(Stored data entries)
------------------------------------
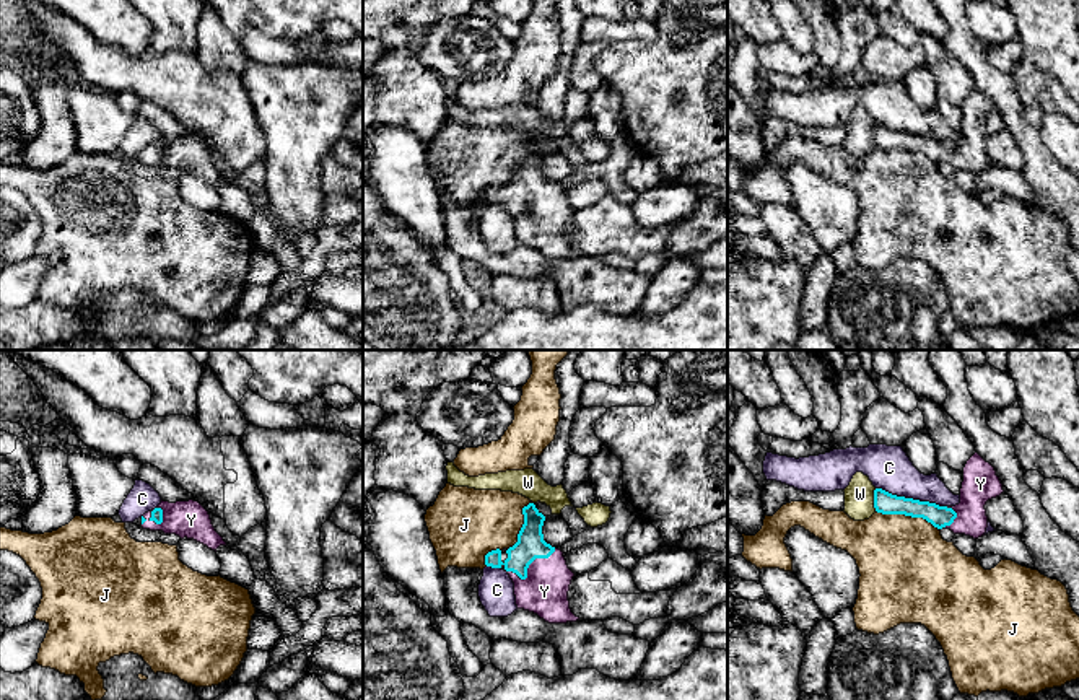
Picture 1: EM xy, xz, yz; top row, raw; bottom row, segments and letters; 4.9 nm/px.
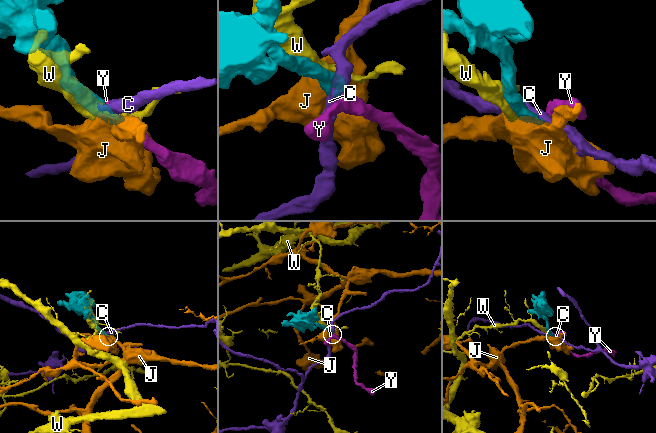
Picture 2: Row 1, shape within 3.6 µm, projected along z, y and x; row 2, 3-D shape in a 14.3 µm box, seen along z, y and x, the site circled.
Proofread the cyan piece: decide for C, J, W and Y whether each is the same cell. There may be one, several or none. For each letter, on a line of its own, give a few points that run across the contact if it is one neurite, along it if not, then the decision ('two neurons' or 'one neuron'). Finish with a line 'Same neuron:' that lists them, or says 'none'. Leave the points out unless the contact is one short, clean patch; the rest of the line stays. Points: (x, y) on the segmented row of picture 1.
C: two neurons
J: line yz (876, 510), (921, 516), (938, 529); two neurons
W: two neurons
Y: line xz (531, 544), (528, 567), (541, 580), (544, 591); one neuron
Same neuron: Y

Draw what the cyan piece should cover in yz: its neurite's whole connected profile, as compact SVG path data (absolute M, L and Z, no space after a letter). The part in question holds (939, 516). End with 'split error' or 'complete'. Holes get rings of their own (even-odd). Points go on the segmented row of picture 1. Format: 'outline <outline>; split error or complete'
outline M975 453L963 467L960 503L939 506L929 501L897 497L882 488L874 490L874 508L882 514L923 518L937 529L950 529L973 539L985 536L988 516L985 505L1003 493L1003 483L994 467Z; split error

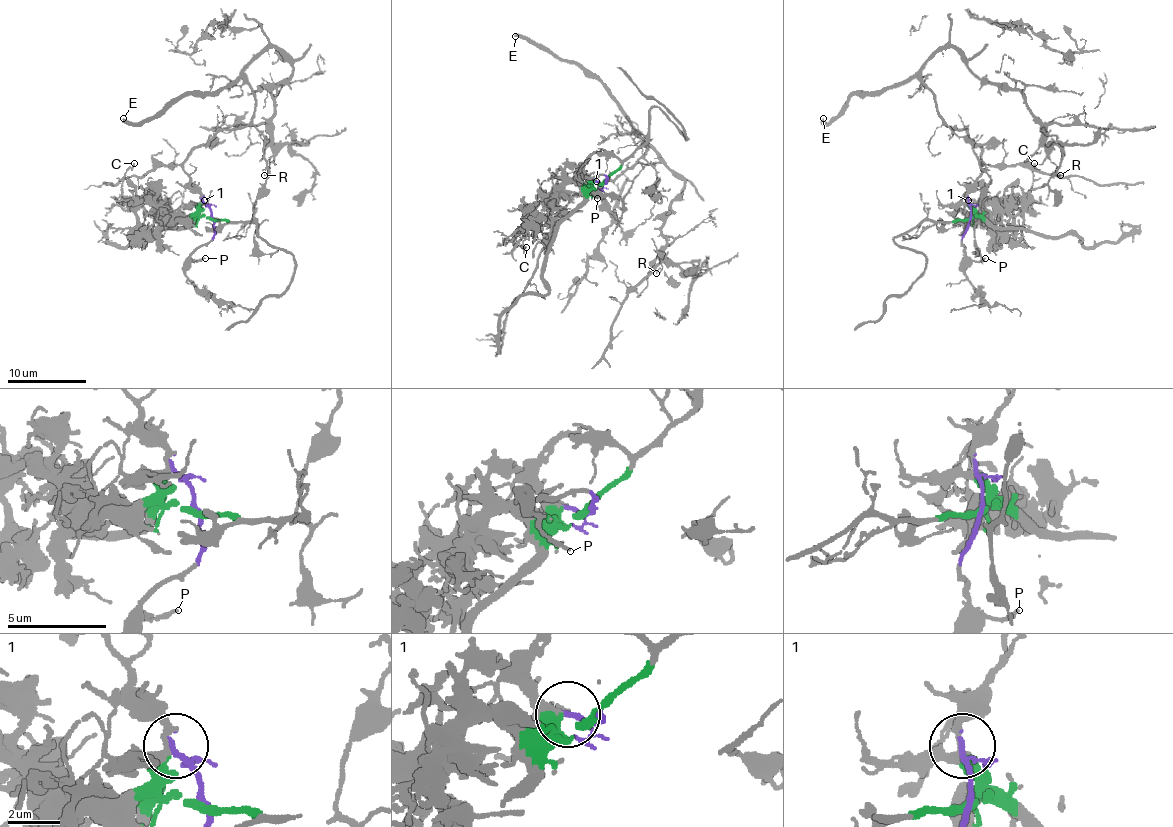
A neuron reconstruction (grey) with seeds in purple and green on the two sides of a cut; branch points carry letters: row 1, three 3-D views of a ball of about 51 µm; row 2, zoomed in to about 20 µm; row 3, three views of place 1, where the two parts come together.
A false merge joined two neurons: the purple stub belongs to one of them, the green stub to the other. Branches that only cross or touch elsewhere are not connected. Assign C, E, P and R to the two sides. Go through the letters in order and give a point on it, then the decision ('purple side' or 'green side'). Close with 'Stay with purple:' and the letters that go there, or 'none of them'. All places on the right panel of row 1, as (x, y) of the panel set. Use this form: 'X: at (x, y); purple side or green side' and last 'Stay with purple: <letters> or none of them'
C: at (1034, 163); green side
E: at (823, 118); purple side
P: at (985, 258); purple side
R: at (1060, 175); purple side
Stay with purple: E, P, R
------------------------------------
(PROBLEM REQUIREMENTS) Starting with the first line of the data above and ending with the line containing "Picture 2: Row", please restate every line exactly, leaving images out.

(ANSWER)
Picture 1: EM xy, xz, yz; top row, raw; bottom row, segments and letters; 4.9 nm/px.
Picture 2: Row 1, shape within 3.6 µm, projected along z, y and x; row 2, 3-D shape in a 14.3 µm box, seen along z, y and x, the site circled.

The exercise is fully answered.